**WORK TO COMPLETE**
In the entries below, which lines run from the one containing "small shrub, located at BBox(292, 315, 323, 339)" to the one containing "small shrub, located at BBox(593, 425, 622, 450)"? Copy exactly those lines, ends included, and no others.

● ● ● ● ● ● ●

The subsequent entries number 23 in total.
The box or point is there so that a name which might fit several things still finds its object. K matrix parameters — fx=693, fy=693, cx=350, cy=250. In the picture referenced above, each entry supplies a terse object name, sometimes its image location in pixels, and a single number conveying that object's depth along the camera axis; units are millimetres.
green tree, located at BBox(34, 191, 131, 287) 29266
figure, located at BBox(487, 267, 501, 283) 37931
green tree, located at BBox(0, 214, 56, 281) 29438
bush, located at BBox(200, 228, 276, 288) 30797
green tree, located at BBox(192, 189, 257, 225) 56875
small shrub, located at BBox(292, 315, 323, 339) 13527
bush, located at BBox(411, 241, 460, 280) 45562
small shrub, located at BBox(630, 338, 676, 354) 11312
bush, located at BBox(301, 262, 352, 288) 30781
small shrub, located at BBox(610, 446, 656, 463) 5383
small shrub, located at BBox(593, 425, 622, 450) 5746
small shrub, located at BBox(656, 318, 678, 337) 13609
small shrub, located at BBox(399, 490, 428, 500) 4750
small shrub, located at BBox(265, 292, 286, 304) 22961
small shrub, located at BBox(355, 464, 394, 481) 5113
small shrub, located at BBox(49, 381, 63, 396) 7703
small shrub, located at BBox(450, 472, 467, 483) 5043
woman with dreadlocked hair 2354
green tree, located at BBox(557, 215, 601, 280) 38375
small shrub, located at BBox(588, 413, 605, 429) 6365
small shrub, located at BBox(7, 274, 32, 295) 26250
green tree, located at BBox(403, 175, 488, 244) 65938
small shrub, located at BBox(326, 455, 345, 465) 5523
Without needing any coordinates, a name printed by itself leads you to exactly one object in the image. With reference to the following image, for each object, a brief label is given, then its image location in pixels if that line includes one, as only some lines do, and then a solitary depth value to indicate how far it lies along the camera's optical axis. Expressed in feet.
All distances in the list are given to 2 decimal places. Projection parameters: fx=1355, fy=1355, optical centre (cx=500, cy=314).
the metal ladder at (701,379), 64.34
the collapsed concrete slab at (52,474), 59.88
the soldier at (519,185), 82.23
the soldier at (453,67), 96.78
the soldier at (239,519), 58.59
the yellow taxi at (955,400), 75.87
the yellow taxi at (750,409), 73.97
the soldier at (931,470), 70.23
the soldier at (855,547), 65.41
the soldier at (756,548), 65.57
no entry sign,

● ● ● ● ● ● ●

**FINISHED TASK**
small shrub, located at BBox(292, 315, 323, 339) 13527
bush, located at BBox(411, 241, 460, 280) 45562
small shrub, located at BBox(630, 338, 676, 354) 11312
bush, located at BBox(301, 262, 352, 288) 30781
small shrub, located at BBox(610, 446, 656, 463) 5383
small shrub, located at BBox(593, 425, 622, 450) 5746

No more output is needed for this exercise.